● Data provided:
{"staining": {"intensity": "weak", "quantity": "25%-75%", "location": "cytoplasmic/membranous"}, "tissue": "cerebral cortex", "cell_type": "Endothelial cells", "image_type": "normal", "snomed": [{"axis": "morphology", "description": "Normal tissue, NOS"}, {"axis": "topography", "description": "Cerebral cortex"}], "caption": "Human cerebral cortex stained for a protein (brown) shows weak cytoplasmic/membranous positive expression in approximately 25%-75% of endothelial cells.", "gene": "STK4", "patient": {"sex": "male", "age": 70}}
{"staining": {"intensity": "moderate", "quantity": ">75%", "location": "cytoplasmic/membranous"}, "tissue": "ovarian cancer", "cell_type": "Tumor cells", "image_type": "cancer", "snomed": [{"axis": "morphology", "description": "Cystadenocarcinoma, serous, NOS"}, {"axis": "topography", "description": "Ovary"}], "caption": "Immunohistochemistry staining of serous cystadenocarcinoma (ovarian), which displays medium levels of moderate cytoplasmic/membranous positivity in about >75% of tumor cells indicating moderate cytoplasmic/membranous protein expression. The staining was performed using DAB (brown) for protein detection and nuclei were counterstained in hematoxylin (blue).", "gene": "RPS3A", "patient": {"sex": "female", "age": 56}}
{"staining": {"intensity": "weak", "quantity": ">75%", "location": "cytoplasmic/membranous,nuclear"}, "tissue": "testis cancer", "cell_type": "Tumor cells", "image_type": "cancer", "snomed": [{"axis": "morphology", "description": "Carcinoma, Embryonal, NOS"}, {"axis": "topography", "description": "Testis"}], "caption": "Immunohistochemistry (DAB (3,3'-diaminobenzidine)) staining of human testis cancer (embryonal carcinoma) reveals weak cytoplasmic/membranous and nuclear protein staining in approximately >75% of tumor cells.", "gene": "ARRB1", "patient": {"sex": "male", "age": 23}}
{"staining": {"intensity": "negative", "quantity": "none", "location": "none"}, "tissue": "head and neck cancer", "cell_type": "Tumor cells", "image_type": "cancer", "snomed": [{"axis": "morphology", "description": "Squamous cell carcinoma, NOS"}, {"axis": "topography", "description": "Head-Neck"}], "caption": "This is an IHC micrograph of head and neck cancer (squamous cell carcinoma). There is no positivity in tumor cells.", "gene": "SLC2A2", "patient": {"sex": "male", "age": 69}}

● Try it: Without leaving anything out, output all of the data above exactly.

● Solution for this task:
{"staining": {"intensity": "weak", "quantity": "25%-75%", "location": "cytoplasmic/membranous"}, "tissue": "cerebral cortex", "cell_type": "Endothelial cells", "image_type": "normal", "snomed": [{"axis": "morphology", "description": "Normal tissue, NOS"}, {"axis": "topography", "description": "Cerebral cortex"}], "caption": "Human cerebral cortex stained for a protein (brown) shows weak cytoplasmic/membranous positive expression in approximately 25%-75% of endothelial cells.", "gene": "STK4", "patient": {"sex": "male", "age": 70}}
{"staining": {"intensity": "moderate", "quantity": ">75%", "location": "cytoplasmic/membranous"}, "tissue": "ovarian cancer", "cell_type": "Tumor cells", "image_type": "cancer", "snomed": [{"axis": "morphology", "description": "Cystadenocarcinoma, serous, NOS"}, {"axis": "topography", "description": "Ovary"}], "caption": "Immunohistochemistry staining of serous cystadenocarcinoma (ovarian), which displays medium levels of moderate cytoplasmic/membranous positivity in about >75% of tumor cells indicating moderate cytoplasmic/membranous protein expression. The staining was performed using DAB (brown) for protein detection and nuclei were counterstained in hematoxylin (blue).", "gene": "RPS3A", "patient": {"sex": "female", "age": 56}}
{"staining": {"intensity": "weak", "quantity": ">75%", "location": "cytoplasmic/membranous,nuclear"}, "tissue": "testis cancer", "cell_type": "Tumor cells", "image_type": "cancer", "snomed": [{"axis": "morphology", "description": "Carcinoma, Embryonal, NOS"}, {"axis": "topography", "description": "Testis"}], "caption": "Immunohistochemistry (DAB (3,3'-diaminobenzidine)) staining of human testis cancer (embryonal carcinoma) reveals weak cytoplasmic/membranous and nuclear protein staining in approximately >75% of tumor cells.", "gene": "ARRB1", "patient": {"sex": "male", "age": 23}}
{"staining": {"intensity": "negative", "quantity": "none", "location": "none"}, "tissue": "head and neck cancer", "cell_type": "Tumor cells", "image_type": "cancer", "snomed": [{"axis": "morphology", "description": "Squamous cell carcinoma, NOS"}, {"axis": "topography", "description": "Head-Neck"}], "caption": "This is an IHC micrograph of head and neck cancer (squamous cell carcinoma). There is no positivity in tumor cells.", "gene": "SLC2A2", "patient": {"sex": "male", "age": 69}}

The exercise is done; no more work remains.